[Saved data entries]
--
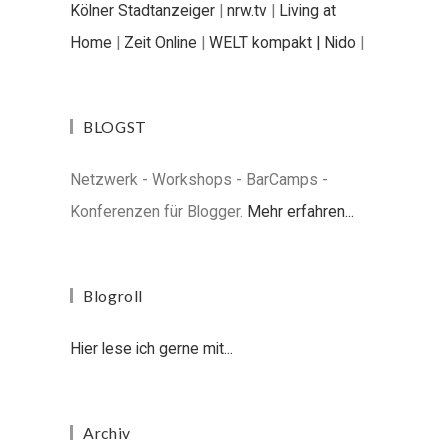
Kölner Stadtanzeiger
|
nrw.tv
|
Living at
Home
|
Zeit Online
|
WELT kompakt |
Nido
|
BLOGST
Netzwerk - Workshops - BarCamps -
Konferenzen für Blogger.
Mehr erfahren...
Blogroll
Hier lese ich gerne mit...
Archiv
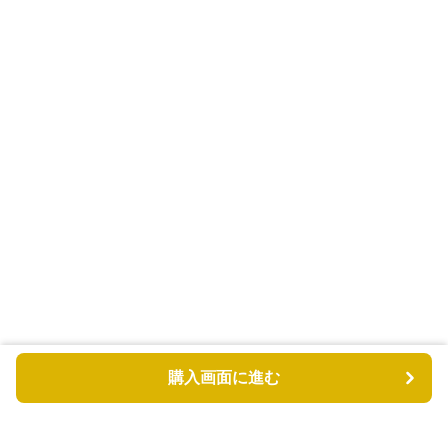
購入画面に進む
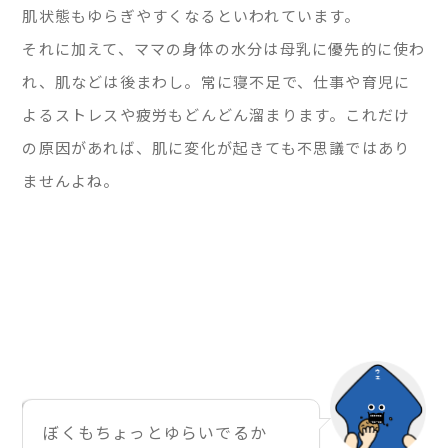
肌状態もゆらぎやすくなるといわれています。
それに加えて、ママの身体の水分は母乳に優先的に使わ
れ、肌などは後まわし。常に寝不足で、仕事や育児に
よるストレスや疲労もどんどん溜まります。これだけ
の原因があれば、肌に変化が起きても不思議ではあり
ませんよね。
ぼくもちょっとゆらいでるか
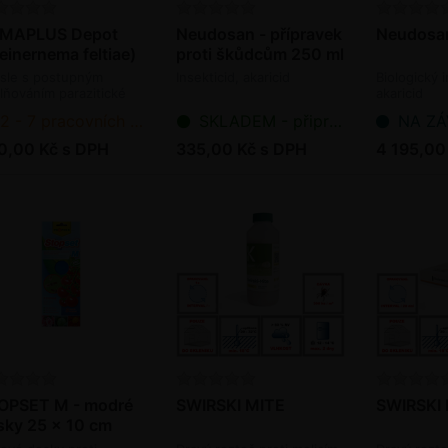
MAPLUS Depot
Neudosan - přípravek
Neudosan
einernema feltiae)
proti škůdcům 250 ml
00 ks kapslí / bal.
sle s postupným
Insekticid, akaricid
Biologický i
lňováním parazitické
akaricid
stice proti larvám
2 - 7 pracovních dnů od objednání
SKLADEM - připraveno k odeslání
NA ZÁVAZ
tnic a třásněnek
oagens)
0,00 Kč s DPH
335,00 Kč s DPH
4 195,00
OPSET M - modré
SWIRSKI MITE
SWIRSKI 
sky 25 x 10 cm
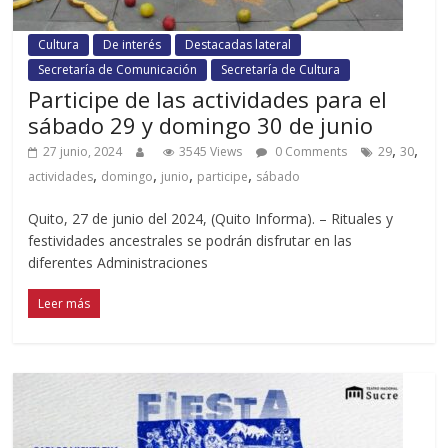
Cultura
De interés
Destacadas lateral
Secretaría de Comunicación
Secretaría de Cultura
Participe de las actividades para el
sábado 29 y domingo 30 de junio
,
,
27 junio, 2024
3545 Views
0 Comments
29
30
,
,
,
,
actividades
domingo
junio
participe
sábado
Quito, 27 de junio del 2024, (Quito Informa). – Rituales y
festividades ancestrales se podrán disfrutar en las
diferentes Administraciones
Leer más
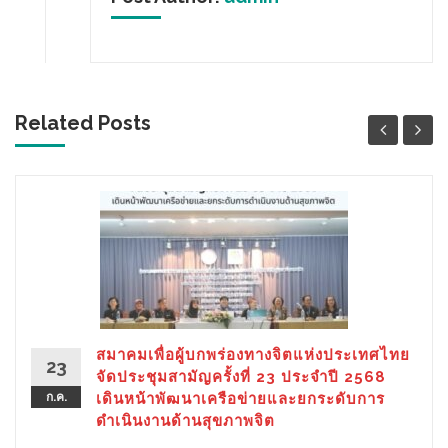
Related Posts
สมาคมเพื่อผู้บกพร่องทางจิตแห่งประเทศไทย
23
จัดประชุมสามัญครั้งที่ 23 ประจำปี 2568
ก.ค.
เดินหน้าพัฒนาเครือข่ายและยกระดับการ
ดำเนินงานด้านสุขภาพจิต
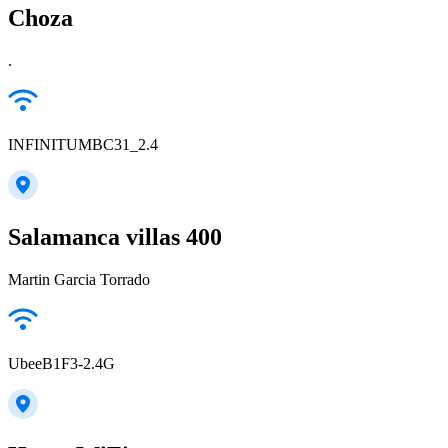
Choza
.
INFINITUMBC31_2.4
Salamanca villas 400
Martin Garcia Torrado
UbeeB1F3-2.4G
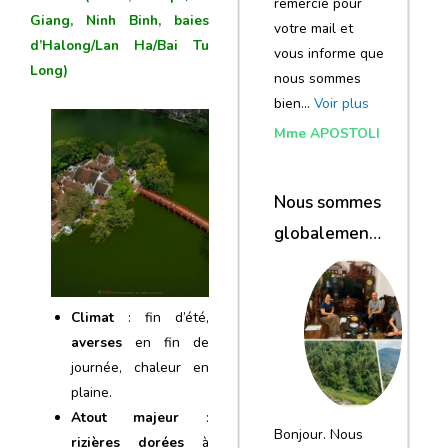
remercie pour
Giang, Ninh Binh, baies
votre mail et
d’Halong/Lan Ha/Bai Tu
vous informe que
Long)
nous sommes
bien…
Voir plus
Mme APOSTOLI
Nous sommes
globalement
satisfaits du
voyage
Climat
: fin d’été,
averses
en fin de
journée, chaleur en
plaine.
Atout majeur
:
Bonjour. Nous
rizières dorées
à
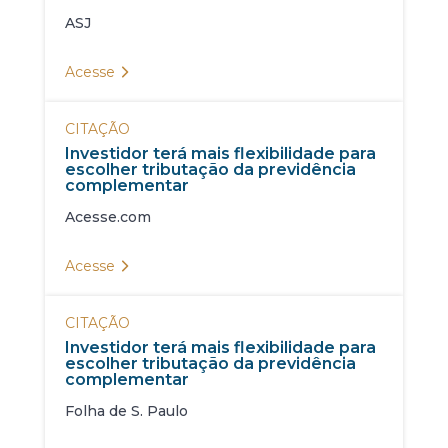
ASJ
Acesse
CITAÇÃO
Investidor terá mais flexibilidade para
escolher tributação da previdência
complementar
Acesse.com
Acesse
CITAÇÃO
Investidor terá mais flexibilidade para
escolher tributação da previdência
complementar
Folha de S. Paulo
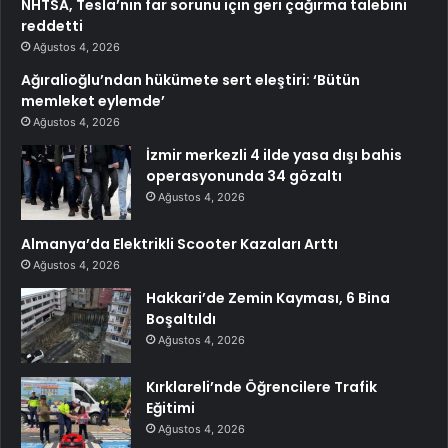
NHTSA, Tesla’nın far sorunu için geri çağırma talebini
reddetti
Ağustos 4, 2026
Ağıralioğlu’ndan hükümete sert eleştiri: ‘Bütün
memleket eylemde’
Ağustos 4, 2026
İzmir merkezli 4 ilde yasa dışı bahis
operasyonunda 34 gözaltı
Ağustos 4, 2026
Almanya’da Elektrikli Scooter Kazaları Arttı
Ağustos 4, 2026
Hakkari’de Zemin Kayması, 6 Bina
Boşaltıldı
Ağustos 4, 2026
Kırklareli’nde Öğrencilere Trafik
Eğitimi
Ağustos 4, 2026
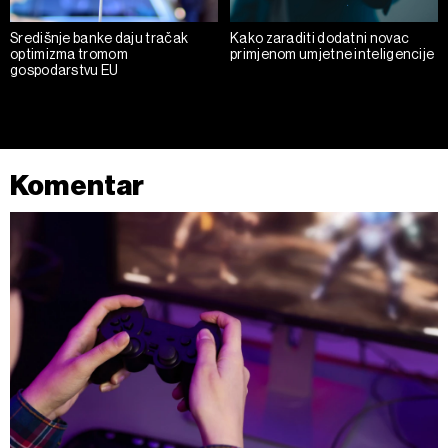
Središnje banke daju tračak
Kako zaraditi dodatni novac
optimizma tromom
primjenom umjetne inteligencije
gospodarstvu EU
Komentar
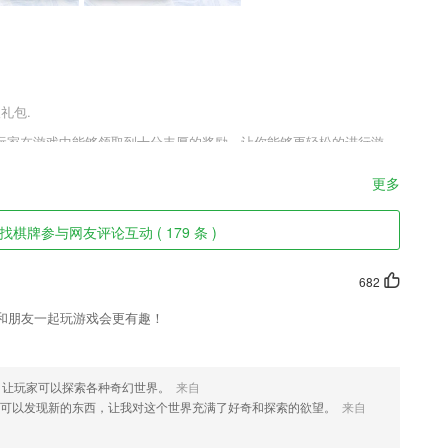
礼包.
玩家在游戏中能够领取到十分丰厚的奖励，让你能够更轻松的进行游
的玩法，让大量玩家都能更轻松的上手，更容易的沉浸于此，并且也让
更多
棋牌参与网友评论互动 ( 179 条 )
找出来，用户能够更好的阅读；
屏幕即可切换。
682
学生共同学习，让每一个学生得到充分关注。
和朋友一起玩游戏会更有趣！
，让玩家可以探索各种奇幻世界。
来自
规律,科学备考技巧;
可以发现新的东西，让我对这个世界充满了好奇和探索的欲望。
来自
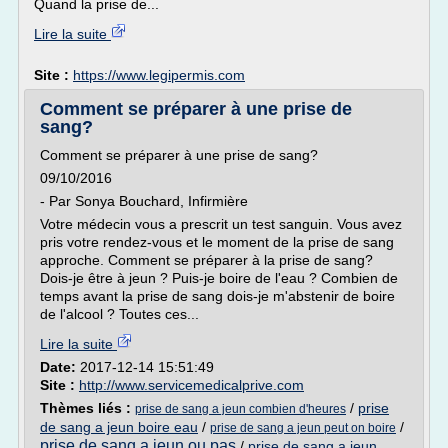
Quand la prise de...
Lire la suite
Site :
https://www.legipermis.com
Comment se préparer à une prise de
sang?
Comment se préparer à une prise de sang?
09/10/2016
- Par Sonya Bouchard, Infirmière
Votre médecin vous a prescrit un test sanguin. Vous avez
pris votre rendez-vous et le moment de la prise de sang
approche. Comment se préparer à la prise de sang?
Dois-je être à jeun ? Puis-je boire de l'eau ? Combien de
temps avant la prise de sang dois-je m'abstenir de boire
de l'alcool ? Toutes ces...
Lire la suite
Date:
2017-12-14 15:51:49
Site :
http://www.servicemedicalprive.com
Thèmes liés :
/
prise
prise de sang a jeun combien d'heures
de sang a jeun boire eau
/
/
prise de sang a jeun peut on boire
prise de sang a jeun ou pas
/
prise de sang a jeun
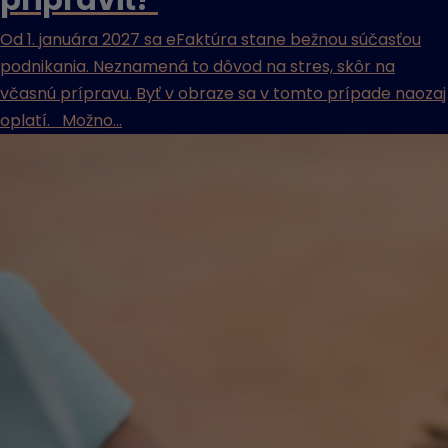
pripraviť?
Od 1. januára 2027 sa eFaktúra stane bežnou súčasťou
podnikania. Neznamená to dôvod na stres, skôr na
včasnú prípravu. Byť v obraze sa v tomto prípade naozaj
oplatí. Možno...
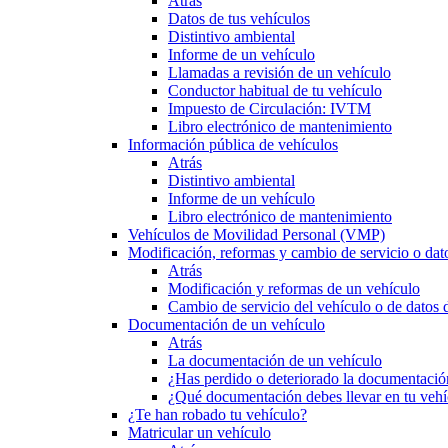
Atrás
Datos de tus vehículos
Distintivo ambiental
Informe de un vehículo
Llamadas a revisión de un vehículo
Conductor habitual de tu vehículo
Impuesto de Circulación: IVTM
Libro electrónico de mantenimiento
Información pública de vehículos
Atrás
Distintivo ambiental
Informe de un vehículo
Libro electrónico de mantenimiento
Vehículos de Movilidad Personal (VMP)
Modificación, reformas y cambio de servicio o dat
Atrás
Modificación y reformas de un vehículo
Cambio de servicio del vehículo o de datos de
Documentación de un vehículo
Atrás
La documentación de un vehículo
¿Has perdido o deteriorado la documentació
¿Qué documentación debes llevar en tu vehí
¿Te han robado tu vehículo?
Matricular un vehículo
--
THE PROBLEM: Copy out the text read from every record above, word for word and line by line, leaving out the picture markers.

RESPONSE TO THIS TASK:
Kölner Stadtanzeiger
|
nrw.tv
|
Living at
Home
|
Zeit Online
|
WELT kompakt |
Nido
|
BLOGST
Netzwerk - Workshops - BarCamps -
Konferenzen für Blogger.
Mehr erfahren...
Blogroll
Hier lese ich gerne mit...
Archiv
購入画面に進む
肌状態もゆらぎやすくなるといわれています。
それに加えて、ママの身体の水分は母乳に優先的に使わ
れ、肌などは後まわし。常に寝不足で、仕事や育児に
よるストレスや疲労もどんどん溜まります。これだけ
の原因があれば、肌に変化が起きても不思議ではあり
ませんよね。
ぼくもちょっとゆらいでるか
MAPLUS Depot
Neudosan - přípravek
Neudosan
einernema feltiae)
proti škůdcům 250 ml
00 ks kapslí / bal.
sle s postupným
Insekticid, akaricid
Biologický i
lňováním parazitické
akaricid
stice proti larvám
2 - 7 pracovních dnů od objednání
SKLADEM - připraveno k odeslání
NA ZÁVAZ
tnic a třásněnek
oagens)
0,00 Kč s DPH
335,00 Kč s DPH
4 195,00
OPSET M - modré
SWIRSKI MITE
SWIRSKI 
sky 25 x 10 cm
Cultura
De interés
Destacadas lateral
Secretaría de Comunicación
Secretaría de Cultura
Participe de las actividades para el
sábado 29 y domingo 30 de junio
,
,
27 junio, 2024
3545 Views
0 Comments
29
30
,
,
,
,
actividades
domingo
junio
participe
sábado
Quito, 27 de junio del 2024, (Quito Informa). – Rituales y
festividades ancestrales se podrán disfrutar en las
diferentes Administraciones
Leer más
Related Posts
สมาคมเพื่อผู้บกพร่องทางจิตแห่งประเทศไทย
23
จัดประชุมสามัญครั้งที่ 23 ประจำปี 2568
ก.ค.
เดินหน้าพัฒนาเครือข่ายและยกระดับการ
ดำเนินงานด้านสุขภาพจิต
Choza
.
INFINITUMBC31_2.4
Salamanca villas 400
Martin Garcia Torrado
UbeeB1F3-2.4G
remercie pour
Giang, Ninh Binh, baies
votre mail et
d’Halong/Lan Ha/Bai Tu
vous informe que
Long)
nous sommes
bien…
Voir plus
Mme APOSTOLI
Nous sommes
globalement
satisfaits du
voyage
Climat
: fin d’été,
averses
en fin de
journée, chaleur en
plaine.
Atout majeur
:
Bonjour. Nous
rizières dorées
à
ASJ
Acesse
CITAÇÃO
Investidor terá mais flexibilidade para
escolher tributação da previdência
complementar
Acesse.com
Acesse
CITAÇÃO
Investidor terá mais flexibilidade para
escolher tributação da previdência
complementar
Folha de S. Paulo
NHTSA, Tesla’nın far sorunu için geri çağırma talebini
reddetti
Ağustos 4, 2026
Ağıralioğlu’ndan hükümete sert eleştiri: ‘Bütün
memleket eylemde’
Ağustos 4, 2026
İzmir merkezli 4 ilde yasa dışı bahis
operasyonunda 34 gözaltı
Ağustos 4, 2026
Almanya’da Elektrikli Scooter Kazaları Arttı
Ağustos 4, 2026
Hakkari’de Zemin Kayması, 6 Bina
Boşaltıldı
Ağustos 4, 2026
Kırklareli’nde Öğrencilere Trafik
Eğitimi
Ağustos 4, 2026
Središnje banke daju tračak
Kako zaraditi dodatni novac
optimizma tromom
primjenom umjetne inteligencije
gospodarstvu EU
Komentar
礼包.
玩家在游戏中能够领取到十分丰厚的奖励，让你能够更轻松的进行游
的玩法，让大量玩家都能更轻松的上手，更容易的沉浸于此，并且也让
更多
棋牌参与网友评论互动 ( 179 条 )
找出来，用户能够更好的阅读；
屏幕即可切换。
682
学生共同学习，让每一个学生得到充分关注。
和朋友一起玩游戏会更有趣！
，让玩家可以探索各种奇幻世界。
来自
规律,科学备考技巧;
可以发现新的东西，让我对这个世界充满了好奇和探索的欲望。
来自
Quand la prise de...
Lire la suite
Site :
https://www.legipermis.com
Comment se préparer à une prise de
sang?
Comment se préparer à une prise de sang?
09/10/2016
- Par Sonya Bouchard, Infirmière
Votre médecin vous a prescrit un test sanguin. Vous avez
pris votre rendez-vous et le moment de la prise de sang
approche. Comment se préparer à la prise de sang?
Dois-je être à jeun ? Puis-je boire de l'eau ? Combien de
temps avant la prise de sang dois-je m'abstenir de boire
de l'alcool ? Toutes ces...
Lire la suite
Date:
2017-12-14 15:51:49
Site :
http://www.servicemedicalprive.com
Thèmes liés :
/
prise
prise de sang a jeun combien d'heures
de sang a jeun boire eau
/
/
prise de sang a jeun peut on boire
prise de sang a jeun ou pas
/
prise de sang a jeun
pripraviť?
Od 1. januára 2027 sa eFaktúra stane bežnou súčasťou
podnikania. Neznamená to dôvod na stres, skôr na
včasnú prípravu. Byť v obraze sa v tomto prípade naozaj
oplatí. Možno...
Atrás
Datos de tus vehículos
Distintivo ambiental
Informe de un vehículo
Llamadas a revisión de un vehículo
Conductor habitual de tu vehículo
Impuesto de Circulación: IVTM
Libro electrónico de mantenimiento
Información pública de vehículos
Atrás
Distintivo ambiental
Informe de un vehículo
Libro electrónico de mantenimiento
Vehículos de Movilidad Personal (VMP)
Modificación, reformas y cambio de servicio o dat
Atrás
Modificación y reformas de un vehículo
Cambio de servicio del vehículo o de datos de
Documentación de un vehículo
Atrás
La documentación de un vehículo
¿Has perdido o deteriorado la documentació
¿Qué documentación debes llevar en tu vehí
¿Te han robado tu vehículo?
Matricular un vehículo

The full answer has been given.